#### [What the task asks]
Note how many lines in the entries below contain the string "round", and answer with that number and no other text.

#### [Material for the task]
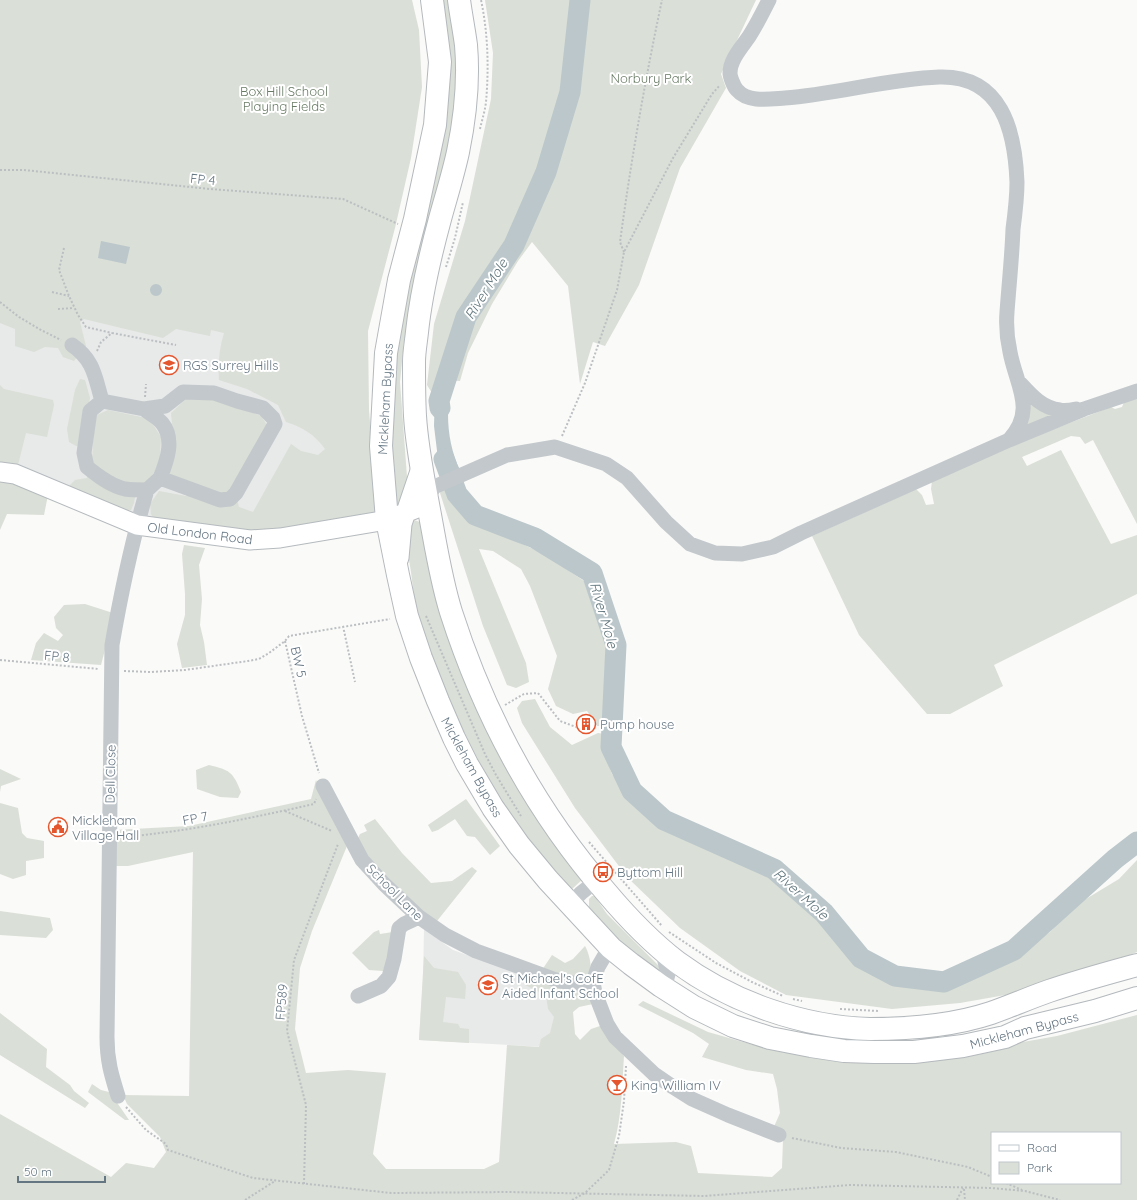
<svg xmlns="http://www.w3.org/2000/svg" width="1137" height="1200" viewBox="0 0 1137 1200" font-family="Quicksand,sans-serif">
<rect width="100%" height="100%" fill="#fafaf8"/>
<!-- built -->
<path fill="#e8e9e9" d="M0,173L208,193L299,426L319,440L352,486L369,516L148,519L0,465Z
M424,929L453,950L566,990L562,1048L419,1040L423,981Z"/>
<!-- green -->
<path fill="#dadfd7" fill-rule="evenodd" d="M0,0H412L419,30L422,87L411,158L395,228L368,331L369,410L377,509L369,516L252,535L154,519L151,514L150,504L159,491L186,496L194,484L172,477L169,473L173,432L171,413L186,399L207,398L236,406L261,416L267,425L234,487L239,507L253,512L291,444L301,451L318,455L325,449C315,435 302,427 286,422L278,405L247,389L219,380C218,364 219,349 224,333L211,330L210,336L176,329L163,338L84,319L80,322L86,346L74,361L63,357L58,348L45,347L34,352L15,346V329L0,323Z
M438,0H454L459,52L453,130L416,305L404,341L400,382L407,477L406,498L399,504H393L390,452L394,350L422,217Z
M485,0H756L721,74L726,88L680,168L639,285L605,346L593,342L580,384L568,286L532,242L518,261L492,304L468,353L460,381L442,380L432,393L427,385L434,324L465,221L491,99L493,53Z
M80,379L85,380L90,398L86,418L84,446H76L69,442L67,429L75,390Z
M0,385L4,389L53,400L54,405L47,437L26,433L17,469L0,465Z
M1027,396L1060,413L1019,433Z
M1137,397V524L1093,440L1085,444L1080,437L1071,436L1022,457L1027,466L1061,450L1111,544L1137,535V594L994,665L1003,686L950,714H927L859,635L812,536L916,489L922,495L926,505L934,504L931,489L932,481L1010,446L1111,407L1115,409L1122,407L1124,402Z
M108,410L146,418L154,426L161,437L160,458L154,473L143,485L137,486L134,503L131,510L123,511L66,489L75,480L87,478L92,460L94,425L97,415Z
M0,479L48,495L44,515L7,514L0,530Z
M447,486L465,518L544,554L584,581L609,650L605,726H597L587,711L573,714L556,706L548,689L557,656L530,586L521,569L493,551L479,549L526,663L529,682L516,688L507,685L483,626L440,493L442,488Z
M414,520L420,522L424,529L435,583L585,877L571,890L527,845L469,754L417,621L411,572L405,536L408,523Z
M184,545L205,548L199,565L202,599L200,625L204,642L207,665L182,668L177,644L185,615V594L182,554Z
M85,604L113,613L107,642L101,665L31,660L36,643L44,633L58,641L63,635L56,628L54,617L64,605Z
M535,699L550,727L572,745L598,733L604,734V753L612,774L629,796L658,825L689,841L766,872L816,915L845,951L867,970L903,985L939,988L1021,952L1050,932L1071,908L1119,879L1137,860V952L1104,965L1011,994L960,1003L892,1009L786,995L740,971L680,928L628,878L575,808L522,723L517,708L522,701Z
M209,765C230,770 233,772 241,792L238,798L220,797L197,789L196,770Z
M0,769L21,779L1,786L0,792Z
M316,780L347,846L312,931L300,968L295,1029L306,1073L348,1070L386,1073L373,1154L386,1169H484L499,1162L507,1045L539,1047L541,1039L550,1033L554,1017L548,1009L546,995L525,985L526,976L566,990L582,988L588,990L593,1004L579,1007L573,1012L575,1034L580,1040L591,1029L600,1026L624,1056C622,1085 622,1116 614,1144L676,1142L691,1146L698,1173L772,1177L782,1168L783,1140L773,1129L780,1113L777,1089L773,1074L746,1070L702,1057L709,1044L693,1033L638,1005L643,1001L708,1032L750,1044L779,1051L962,1053L1057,1036L1137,1015V1200H0V1114L111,1177L126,1163L154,1168L166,1152L160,1137L127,1104L123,1095L189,1096L193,852L128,866H114V830L189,826L311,799ZM992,1133H1120V1183H992Z
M466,799L500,846L490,855L475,837L467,836L455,819L438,830L432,832L428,825Z
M0,803L18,808L22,833L27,838L44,841V858L26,861V875L13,879L0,874Z
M375,819L402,853L431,883L452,881L472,867L477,871L437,921L423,914L370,861L357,840L360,834L367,831L364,825Z
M592,896H596L598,901L607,914L661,968L660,976L634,960L615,935L589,907V899Z
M0,911L50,918L53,930L46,938L0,935Z
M379,930L380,934L393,932V944L383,971L369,970L352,953L374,932Z
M585,946C589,953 593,968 589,975C588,977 585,978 584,980L542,970L552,955L565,963L573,959Z
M424,956L434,968L458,972L466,985L465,999L446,997L443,1022L458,1024L460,1028L469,1029V1043L419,1040Z
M0,1013L47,1049L46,1067L70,1085L74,1091L89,1103L85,1108L0,1055Z
M92,1084L101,1090L113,1093L118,1104L129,1120H125L88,1092Z"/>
<!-- water -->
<path fill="#bbc7cb" d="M101,241L130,247L126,264L98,258Z
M150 290a6 6 0 1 1 12 0a6 6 0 1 1-12 0Z
M442,380L452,381C445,410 447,443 460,470L442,479L438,459L434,426L435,390Z"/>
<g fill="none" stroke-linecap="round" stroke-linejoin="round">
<!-- river -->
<path stroke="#bbc7cb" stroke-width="21" d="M440,408L439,401L466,317L514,245L546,172L570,92L580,0
M444,459L457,494L475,515L535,538L592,573L616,645L611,747L632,791L664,820L774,869L824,913L861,958L895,976L944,982L1014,950L1115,859L1137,842"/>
<!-- major casing -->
<g stroke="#b5babe" stroke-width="21">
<path id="major" d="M0,472L15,474L137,525L250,540L280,538L387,520L420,507L427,499
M399,558L402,524L422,465"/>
</g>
<!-- highway casing -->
<g stroke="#b4b9bd" stroke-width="24">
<path id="highway" d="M432,0L440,62L435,125L415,219L399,280L386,353L381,446L387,520L398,575L407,616L421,658L438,701L454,738L467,764L493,808L519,845L548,880L611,948L631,964L661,986L694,1007L733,1026L770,1038L811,1046L844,1051L874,1052H914L963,1046L1005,1037L1025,1028L1095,1011L1137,998
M459,0C461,15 464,30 466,45C469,80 465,118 458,152C453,175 446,197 440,219C430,256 421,294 417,332C416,342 414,352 414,362C414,380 414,398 415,416C417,449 424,482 430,515C436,547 441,580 451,612C484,715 535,810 606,892C627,917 651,942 677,962C731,1002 802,1027 870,1029C909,1029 955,1025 991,1013C1011,1006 1029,998 1049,991C1078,981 1108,973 1137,965"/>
</g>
<!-- path -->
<path stroke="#bbbfc2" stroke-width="2" stroke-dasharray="2 2" stroke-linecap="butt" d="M480,129C482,120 485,111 486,102C489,68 488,33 481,0
M0,170H24L210,189L343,199L398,224
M64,248L59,270L69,296L78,315L86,327L112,333
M624,252L620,242C631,161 645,80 662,0
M446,267L455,238L463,202
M52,292L69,296
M0,302L19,317L41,330L61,340
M58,309L74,308
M97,351L101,342L112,333L176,345
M145,397L146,384
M562,436L585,383L617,290L624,252L673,158L712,94L720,85
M426,616L485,754L496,775L521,816
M343,626L355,682
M285,641L302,716L319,773
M0,660L99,669
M124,671L151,672L185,670L248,661L259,659L269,653L285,641L289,636L390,619
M505,705L524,694L538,693L560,721L576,727
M285,811L332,831
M122,837C186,832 251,818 314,804L316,799
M589,842L662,926
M669,932L716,963L752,982L783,996
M793,999L802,1001
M840,1009L879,1011
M126,1107L146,1130L166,1144L168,1150L253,1178L391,1193L509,1192L704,1196L850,1185L991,1188L1025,1191L1060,1200
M792,1138L841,1148L896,1152L968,1167L992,1177
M1006,1183L1022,1190
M304,1184L306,1105L287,1031L294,960L338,844
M964,1189L965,1200
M245,1200L275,1181
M572,1200L585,1193L609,1170L619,1136L624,1101L626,1066
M957,1200L963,1188"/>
<!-- minor -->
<path stroke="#c3c8cc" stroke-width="15" d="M769,0C763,12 757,24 750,35C743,46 730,59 730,73C730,77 734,87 737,90C748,103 770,99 785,98C837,94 887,79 939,77C1002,75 1015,131 1017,182C1017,197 1015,214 1013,229C1012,257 1009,284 1007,312C1006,325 1007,339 1010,352C1016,385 1037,410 1009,440
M72,345C94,360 95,377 102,401L90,411L84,453L87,467C98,476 111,486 125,489C132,490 140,490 147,490C132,541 121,593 112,645L107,1037C107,1060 111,1074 118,1096
M1020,383C1031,395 1042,408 1060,410C1065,411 1071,410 1076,409
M102,401L144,409L165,406L183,392L214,393L237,401L263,408L273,418L275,424L236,493L230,499L220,500L160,478L147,490
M144,409C149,413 158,418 162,423C175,439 167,461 160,478
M427,499L434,487L507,455L555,447L606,464L627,478L666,522L690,544L715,553L742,554L773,547L801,533L1009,440L1084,409L1137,391
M323,786L362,860L384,884L419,917L445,935L476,951L556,980L578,984L593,982
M570,904L581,893L596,881
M611,948L605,955L598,967L593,982L595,993L607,1024L615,1037L654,1074L673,1087L692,1099L728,1115L779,1135
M661,986L667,978L668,974L662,949
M358,996L381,986L389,977L394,959L399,928L404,924L419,917"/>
<!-- major -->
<use href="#major" stroke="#fff" stroke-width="19"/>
<!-- highway -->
<use href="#highway" stroke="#fff" stroke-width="22"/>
</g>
<!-- icons -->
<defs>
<g id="school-ring" transform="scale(1)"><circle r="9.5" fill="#fff" stroke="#e4572e" stroke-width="1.5"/><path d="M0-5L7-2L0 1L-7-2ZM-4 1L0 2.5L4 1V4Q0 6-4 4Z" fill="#e4572e"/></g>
<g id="building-ring" transform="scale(1)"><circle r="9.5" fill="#fff" stroke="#e4572e" stroke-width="1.5"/><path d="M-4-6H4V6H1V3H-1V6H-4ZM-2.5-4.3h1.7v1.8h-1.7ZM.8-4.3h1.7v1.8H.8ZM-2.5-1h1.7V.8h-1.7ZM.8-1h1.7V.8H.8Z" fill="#e4572e"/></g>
<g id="civic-ring" transform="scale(1)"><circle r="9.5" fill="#fff" stroke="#e4572e" stroke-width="1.5"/><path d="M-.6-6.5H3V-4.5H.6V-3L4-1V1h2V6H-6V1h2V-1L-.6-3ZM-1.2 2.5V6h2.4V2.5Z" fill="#e4572e"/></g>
<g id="bus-ring" transform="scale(1)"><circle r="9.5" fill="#fff" stroke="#e4572e" stroke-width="1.5"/><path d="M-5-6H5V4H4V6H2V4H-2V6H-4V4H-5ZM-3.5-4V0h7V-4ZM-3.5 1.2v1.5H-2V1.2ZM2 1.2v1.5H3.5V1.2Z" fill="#e4572e"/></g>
<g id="bar-ring" transform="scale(1)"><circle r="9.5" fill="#fff" stroke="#e4572e" stroke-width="1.5"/><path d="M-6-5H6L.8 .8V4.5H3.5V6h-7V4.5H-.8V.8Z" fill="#e4572e"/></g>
</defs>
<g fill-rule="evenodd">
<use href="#school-ring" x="169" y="365"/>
<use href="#building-ring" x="586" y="724"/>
<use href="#civic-ring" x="58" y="827"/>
<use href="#bus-ring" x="603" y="872"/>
<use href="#school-ring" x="488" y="985"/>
<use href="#bar-ring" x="617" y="1085"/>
</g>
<g text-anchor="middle" stroke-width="4" stroke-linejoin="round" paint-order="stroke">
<!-- park labels -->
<g font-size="13" fill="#687a64" stroke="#fff">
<text x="651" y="83">Norbury Park</text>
<text x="284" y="96">Box Hill School<tspan x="284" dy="15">Playing Fields</tspan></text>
</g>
<!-- street labels -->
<g font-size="13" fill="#657683" stroke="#fff">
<text transform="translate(203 179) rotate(6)" y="5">FP 4</text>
<text transform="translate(385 399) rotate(-87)" y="5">Mickleham Bypass</text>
<text transform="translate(200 533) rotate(7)" y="5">Old London Road</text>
<text transform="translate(57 656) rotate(5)" y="5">FP 8</text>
<text transform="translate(299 662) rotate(77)" y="5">BW 5</text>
<text transform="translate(472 767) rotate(61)" y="5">Mickleham Bypass</text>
<text transform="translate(110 774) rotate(-89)" y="5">Dell Close</text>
<text transform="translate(195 818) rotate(-11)" y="5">FP 7</text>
<text transform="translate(395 892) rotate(45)" y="5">School Lane</text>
<text transform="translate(281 1002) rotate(-85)" y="5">FP589</text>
<text transform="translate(1024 1030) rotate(-15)" y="5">Mickleham Bypass</text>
</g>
<!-- poi labels -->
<g font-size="13" fill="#657683" stroke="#fff" text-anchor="start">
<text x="183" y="370">RGS Surrey Hills</text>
<text x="600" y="729">Pump house</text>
<text x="72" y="825">Mickleham<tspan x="72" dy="15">Village Hall</tspan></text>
<text x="617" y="877">Byttom Hill</text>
<text x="502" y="983">St Michael's CofE<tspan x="502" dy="15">Aided Infant School</tspan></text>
<text x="631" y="1090">King William IV</text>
</g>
<!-- water labels -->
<g font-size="14" font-style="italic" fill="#60757c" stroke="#fff">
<text transform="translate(486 289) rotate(-58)" y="5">River Mole</text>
<text transform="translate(604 615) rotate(74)" y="5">River Mole</text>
<text transform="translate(801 894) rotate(42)" y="5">River Mole</text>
</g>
</g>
<!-- legend -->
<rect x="991" y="1132" width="130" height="52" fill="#ffffff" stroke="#c1c8cd"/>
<rect x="999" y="1145" width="20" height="6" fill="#ffffff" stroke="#c1c8cd"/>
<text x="1027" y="1152" font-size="12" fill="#657683">Road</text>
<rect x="999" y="1162" width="20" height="12" fill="#dadfd7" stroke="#c1c8cd"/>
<text x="1027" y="1172" font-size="12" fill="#657683">Park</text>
<!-- scale -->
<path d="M18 1176v6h87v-6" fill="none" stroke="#657683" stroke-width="2"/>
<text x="24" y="1176" font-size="12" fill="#657683" stroke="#ffffff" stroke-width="3" paint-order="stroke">50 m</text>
</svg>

#### [Result of the exercise]
2